Multisystem inflammatory syndrome in children, or MIS-C, is characterized by inflammation of organs including the heart, lungs, kidneys, brain, skin, eyes and intestines. The mysterious condition appears in some cases to coincide with COVID infection, and represented one of the earlier indicators that even the very young could be seriously impacted by the pandemic.
Of course, it won’t just be scientists cheering the vaccination of kids and teens. “Some teachers or unions are not likely going to return to work unless schoolchildren are vaccinated,” said Jeffrey Klausner, a clinical professor of preventive medicine at USC who previously worked at the U.S. Centers for Disease Control and Prevention.
Klausner said there’s no strong scientific justification for that stance. “If teachers are vaccinated, they are highly protected,” he explained. But in some communities, vaccination mandates will be insisted upon by educators and their advocates, he suggested.
“That’s the political reality,” Klausner said.
Mandates can, of course, provoke a backlash.
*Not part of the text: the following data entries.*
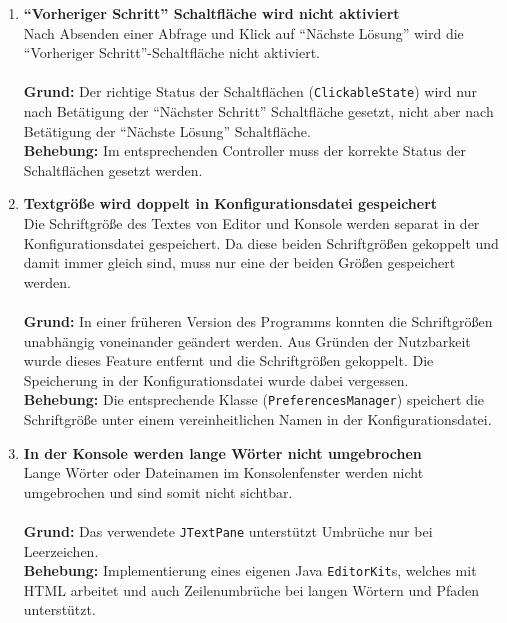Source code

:\documentclass[parskip=full,11pt,twoside]{scrartcl}
\begin{document}
\begin{enumerate}[label=\#\arabic*]
  \item \textbf{\enquote{Vorheriger Schritt} Schaltfläche wird nicht aktiviert}\\
        Nach Absenden einer Abfrage und Klick auf \enquote{Nächste Lösung} wird die \enquote{Vorheriger Schritt}-Schaltfläche nicht aktiviert.\\\\
        \textbf{Grund:} Der richtige Status der Schaltflächen (\texttt{ClickableState}) wird nur nach Betätigung der \enquote{Nächster Schritt} Schaltfläche gesetzt, nicht aber nach Betätigung der \enquote{Nächste Lösung} Schaltfläche.\\
        \textbf{Behebung:} Im entsprechenden Controller muss der korrekte Status der Schaltflächen gesetzt werden.

  \item \textbf{Textgröße wird doppelt in Konfigurationsdatei gespeichert}\\
        Die Schriftgröße des Textes von Editor und Konsole werden separat in der Konfigurationsdatei gespeichert. Da diese beiden Schriftgrößen gekoppelt und damit immer gleich sind, muss nur eine der beiden Größen gespeichert werden.\\\\
        \textbf{Grund:} In einer früheren Version des Programms konnten die Schriftgrößen unabhängig voneinander geändert werden. Aus Gründen der Nutzbarkeit wurde dieses Feature entfernt und die Schriftgrößen gekoppelt. Die Speicherung in der Konfigurationsdatei wurde dabei vergessen.\\
        \textbf{Behebung:} Die entsprechende Klasse (\texttt{PreferencesManager}) speichert die Schriftgröße unter einem vereinheitlichen Namen in der Konfigurationsdatei.

  \item \textbf{In der Konsole werden lange Wörter nicht umgebrochen}\\
        Lange Wörter oder Dateinamen im Konsolenfenster werden nicht umgebrochen und sind somit nicht sichtbar.\\\\
        \textbf{Grund:} Das verwendete \texttt{JTextPane} unterstützt Umbrüche nur bei Leerzeichen.\\
        \textbf{Behebung:} Implementierung eines eigenen Java \texttt{EditorKit}s, welches mit HTML arbeitet und auch Zeilenumbrüche bei langen Wörtern und Pfaden unterstützt.


\end{enumerate}
\end{document}
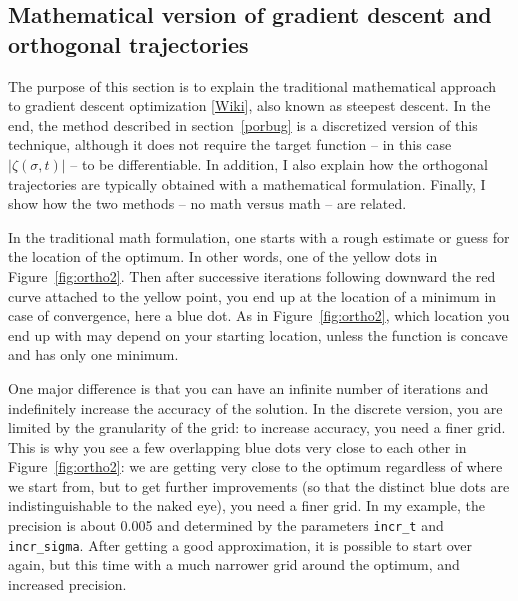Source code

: \documentclass[oneside,10pt]{book}
\begin{document}


\subsection{Mathematical version of gradient descent and orthogonal trajectories}\label{tretra}

The purpose of this section is to explain the traditional mathematical approach to 
 \textcolor{index}{gradient descent} optimization [\href{https://en.wikipedia.org/wiki/Gradient_descent}{Wiki}],
 also known as \textcolor{index}{steepest descent}. In the end, the method described 
 in section~\ref{porbug} is a discretized version of this technique, although it does not require the target function -- in this case $|\zeta(\sigma,t)|$ --
 to be differentiable. In addition, I also explain how the orthogonal trajectories are typically obtained with a mathematical formulation. Finally, I show how the two methods -- no math versus math -- are related.

In the traditional math formulation, one starts with a rough estimate or guess for the location of the optimum. In other words, one of the yellow dots
 in Figure~\ref{fig:ortho2}. Then after successive iterations following downward the red curve attached to the yellow point, you end up at the location of a minimum in case of convergence, here a blue dot. As in Figure~\ref{fig:ortho2}, which location you end up with may depend on your starting location, unless the function is concave and has only one minimum. 

One major difference is that you can have an infinite number
 of iterations and indefinitely increase the accuracy of the solution. In the discrete version, you are limited by the granularity of the grid: to increase accuracy, you need a finer grid. This is why you see a few overlapping blue dots very close to each other in Figure~\ref{fig:ortho2}: we are getting very close to the optimum regardless of where we start from, but to get further improvements (so that the distinct blue dots are indistinguishable to the naked eye), you need a finer grid.  In my example, the precision is about 0.005 and determined by the parameters  
\texttt{incr\_t} and \texttt{incr\_sigma}. After getting a good approximation, it is possible to start over again, but this time with a much narrower grid around the optimum, and increased precision.
\end{document}
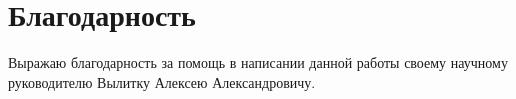 \chapter*{Благодарность}
Выражаю благодарность за помощь в написании данной работы своему научному руководителю Вылитку Алексею Александровичу.

\pagebreak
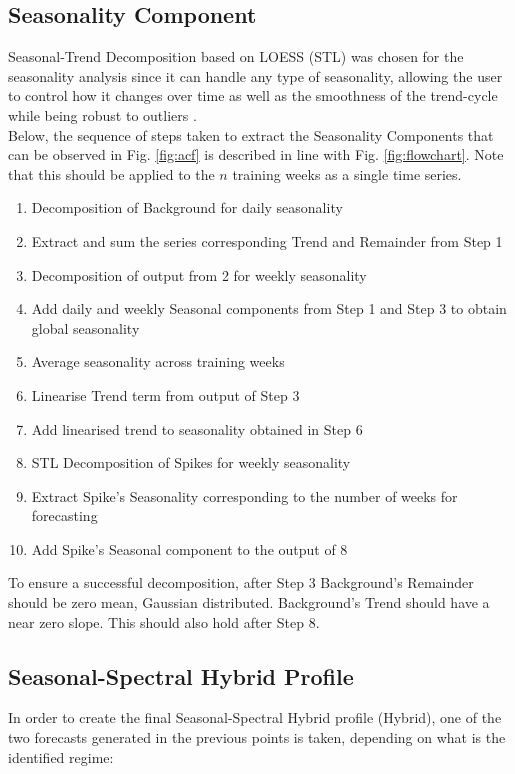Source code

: \documentclass[conference, letterpaper]{IEEEtran}
\begin{document}
\subsection{Seasonality Component}
Seasonal-Trend Decomposition based on LOESS (STL) \cite{STL} was chosen for the seasonality analysis since it can handle any type of seasonality, allowing the user to control how it changes over time as well as the smoothness of the trend-cycle while being robust to outliers \cite{forecasting}.\\

Below, the sequence of steps taken to extract the Seasonality Components that can be observed in Fig. \ref{fig:acf} is described in line with Fig. \ref{fig:flowchart}. 
Note that this should be applied to the $n$ training weeks as a single time series.
\begin{enumerate}
	\item Decomposition of Background for daily seasonality
	\item Extract and sum the series corresponding Trend and Remainder from Step 1
	\item Decomposition of output from 2 for weekly seasonality
	\item Add daily and weekly Seasonal components from Step 1 and Step 3 to obtain global seasonality
	\item Average seasonality across training weeks
	\item Linearise Trend term from output of Step 3
	\item Add linearised trend to seasonality obtained in Step 6
	\item STL Decomposition of Spikes for weekly seasonality
	\item Extract Spike's Seasonality corresponding to the number of weeks for forecasting
	\item Add Spike's Seasonal component to the output of 8
\end{enumerate}
To ensure a successful decomposition, after Step 3  Background's Remainder should be zero mean, Gaussian distributed. Background's Trend should have a near zero slope. This should also hold after Step 8.
\subsection{Seasonal-Spectral Hybrid Profile}
In order to create the final Seasonal-Spectral Hybrid profile (Hybrid), one of the two forecasts generated in the previous points is taken, depending on what is the identified regime: 
\end{document}
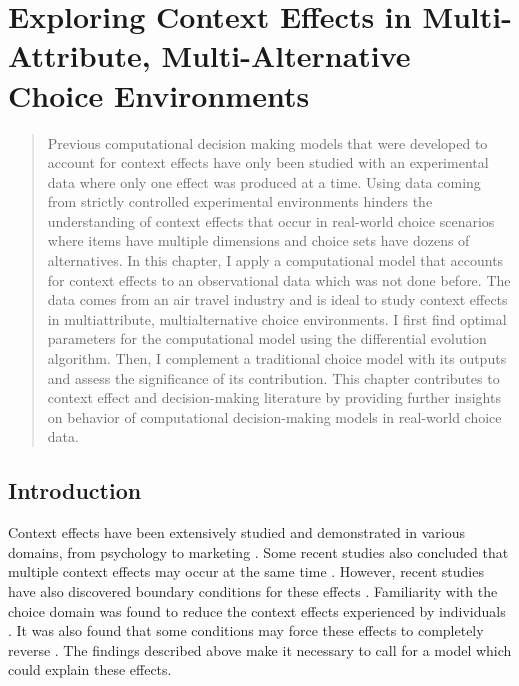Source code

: \documentclass[a4paper,12pt]{article}
\begin{document}
\newpage

\section{Exploring Context Effects in Multi-Attribute, Multi-Alternative Choice Environments}\label{chapter:simulationStudy}
\begin{abstract}
    
    Previous computational decision making models that were developed to account for context effects have only been studied with an experimental data where only one effect was produced at a time. Using data coming from strictly controlled experimental environments hinders the understanding of context effects that occur in real-world choice scenarios where items have multiple dimensions and choice sets have dozens of alternatives. In this chapter, I apply a computational model that accounts for context effects to an observational data which was not done before. The data comes from an air travel industry and is ideal to study context effects in multiattribute, multialternative choice environments. I first find optimal parameters for the computational model using the differential evolution algorithm. Then, I complement a traditional choice model with its outputs and assess the significance of its contribution. This chapter contributes to context effect and decision-making literature by providing further insights on behavior of computational decision-making models in real-world choice data.
    
\end{abstract}

\newpage

\subsection{Introduction}

Context effects have been extensively studied and demonstrated in various domains, from psychology to marketing \citep{herne1997decoy, soltani2012range, truebloodEtAl13, frederickEtAl14, evangelidisEtAl18, wuConsguner20}. Some recent studies also concluded that multiple context effects may occur at the same time \citep{berkowitsch2014rigorously, noguchi2014attraction}. However, recent studies have also discovered boundary conditions for these effects \citep{liew2016appropriacy, spektor2018good, spektor2019similarity}. Familiarity with the choice domain was found to reduce the context effects experienced by individuals \citep{kim2005attraction, sheng2005understanding}.  It was also found that some conditions may force these effects to completely reverse \citep{cataldo2019comparison}. The findings described above make it necessary to call for a model which could explain these effects.
\end{document}
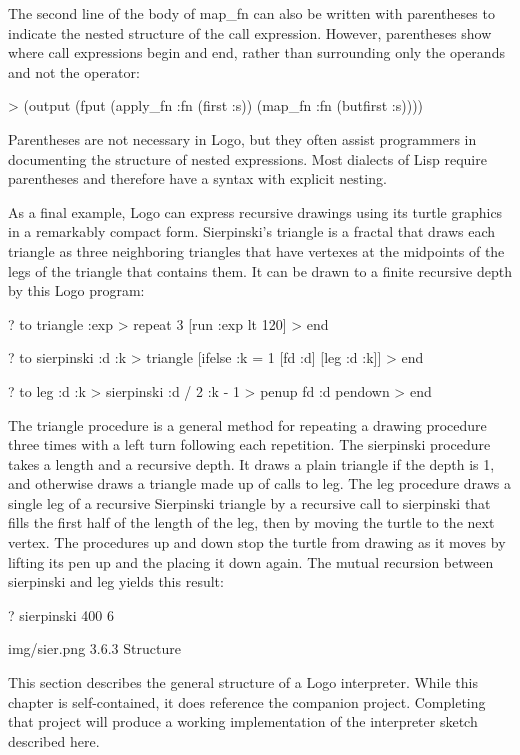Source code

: \documentclass[letterpaper,10pt,dvipdfmx]{sphinxmanual}
\begin{document}
The second line of the body of map\_fn can also be written with parentheses to indicate the nested structure of the call expression. However, parentheses show where call expressions begin and end, rather than surrounding only the operands and not the operator:

\textgreater{} (output (fput (apply\_fn :fn (first :s)) (map\_fn :fn (butfirst :s))))

Parentheses are not necessary in Logo, but they often assist programmers in documenting the structure of nested expressions. Most dialects of Lisp require parentheses and therefore have a syntax with explicit nesting.

As a final example, Logo can express recursive drawings using its turtle graphics in a remarkably compact form. Sierpinski's triangle is a fractal that draws each triangle as three neighboring triangles that have vertexes at the midpoints of the legs of the triangle that contains them. It can be drawn to a finite recursive depth by this Logo program:

? to triangle :exp
\textgreater{} repeat 3 {[}run :exp lt 120{]}
\textgreater{} end

? to sierpinski :d :k
\textgreater{} triangle {[}ifelse :k = 1 {[}fd :d{]} {[}leg :d :k{]}{]}
\textgreater{} end

? to leg :d :k
\textgreater{} sierpinski :d / 2 :k - 1
\textgreater{} penup fd :d pendown
\textgreater{} end

The triangle procedure is a general method for repeating a drawing procedure three times with a left turn following each repetition. The sierpinski procedure takes a length and a recursive depth. It draws a plain triangle if the depth is 1, and otherwise draws a triangle made up of calls to leg. The leg procedure draws a single leg of a recursive Sierpinski triangle by a recursive call to sierpinski that fills the first half of the length of the leg, then by moving the turtle to the next vertex. The procedures up and down stop the turtle from drawing as it moves by lifting its pen up and the placing it down again. The mutual recursion between sierpinski and leg yields this result:

? sierpinski 400 6

img/sier.png
3.6.3   Structure

This section describes the general structure of a Logo interpreter. While this chapter is self-contained, it does reference the companion project. Completing that project will produce a working implementation of the interpreter sketch described here.
\end{document}
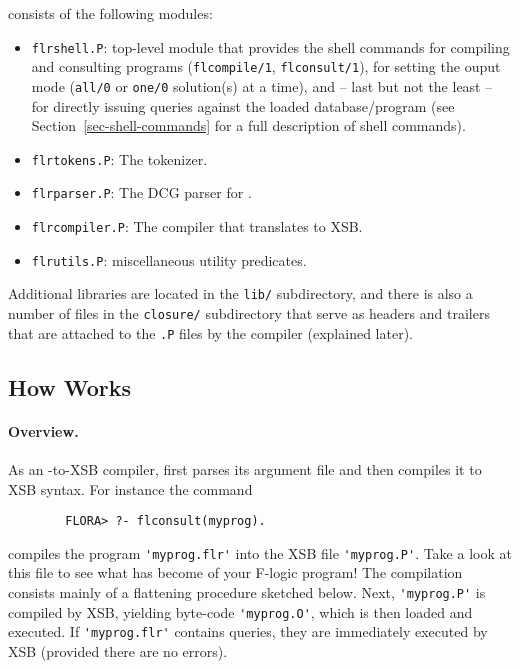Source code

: \documentclass[11pt]{report}
\begin{document}
\FLORA consists of the following modules:
\begin{itemize}
\item \texttt{flrshell.P}: top-level module that provides the \FLORA shell
  commands for compiling and consulting \FLORA programs
  (\texttt{flcompile/1}, \texttt{flconsult/1}), for setting the ouput mode
  (\texttt{all/0} or \texttt{one/0} solution(s) at a time), and -- last but
  not the least -- for directly issuing queries against the loaded
  database/program (see Section~\ref{sec-shell-commands} for a full
  description of shell commands).
\item \texttt{flrtokens.P}: The \FLORA tokenizer.
\item \texttt{flrparser.P}: The DCG parser for \fl.
\item \texttt{flrcompiler.P}: The \FLORA compiler that translates \fl to XSB.
\item \texttt{flrutils.P}: miscellaneous utility predicates.
\end{itemize}
Additional libraries are located in the {\tt lib/} subdirectory, and there
is also a number of files in the {\tt closure/} subdirectory that serve as
headers and trailers that are attached to the {\tt *.P} files by the
compiler (explained later).



\subsection{How \FLORA Works}



\paragraph{Overview.}

As an \fl-to-XSB compiler, \FLORA first parses its argument file and then
compiles it to XSB syntax. For instance the command
\begin{verbatim}
        FLORA> ?- flconsult(myprog).
\end{verbatim}
compiles the program \verb|'myprog.flr'| into the XSB file
\verb|'myprog.P'|.  Take a look at this file to see what has become of your
F-logic program! The compilation consists mainly of a flattening procedure
sketched below.  Next, \verb|'myprog.P'| is compiled by XSB, yielding
byte-code \verb|'myprog.O'|, which is then loaded and executed.  If
\verb|'myprog.flr'| contains queries, they are immediately executed by XSB
(provided there are no errors).
\end{document}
The mere idea of a “vaccine passport”—a card proving someone has been inoculated—prompted lawmakers in Republican-controlled states including Arizona, Florida, Texas, and Utah to swiftly ban businesses from requiring a passport from customers.
Aimee Bernard, a University of Colorado immunologist, said she hopes reluctant parents can be persuaded, despite some of them engaging in concerted and extreme activism. “I would ask them if they have any specific concerns about the vaccine, and help to answer questions and clear up any confusion surrounding misinformation they may have read or heard about on social media,” she told The Daily Beast.
“I would also tell them that I trust the vaccines so much that I have been fully vaccinated, and so have my teenage children,” Bernard added. “We’re all doing well and feeling great. We all got vaccinated so that we could protect ourselves as well as the people in our community. We also got vaccinated so that we could do our part to help end the pandemic and stop transmission of the virus.”
But Hotez said one-on-one persuasion by doctors to patients “only gets you so far.” He cited Fox News’ escalating attacks on the vaccines and the growing popularity of online anti-vaxxer groups, which themselves benefit from Russian disinformation campaigns.
“At some point we’re going to have to do something about the 58 million followers on anti-vaccine sites,” Hotez said.
As long as millions of parents resist vaccination, millions of kids effectively will, too. Opening up vaccine eligibility is good for children and teens and good for the country. But the same anti-science attitude that has left yawning gaps between adult vaccination in some red and blue states also limits just how many people might take advantage of newfound eligibility and get their shot.
“That’s going to be a tough population to reach,” Hotez said.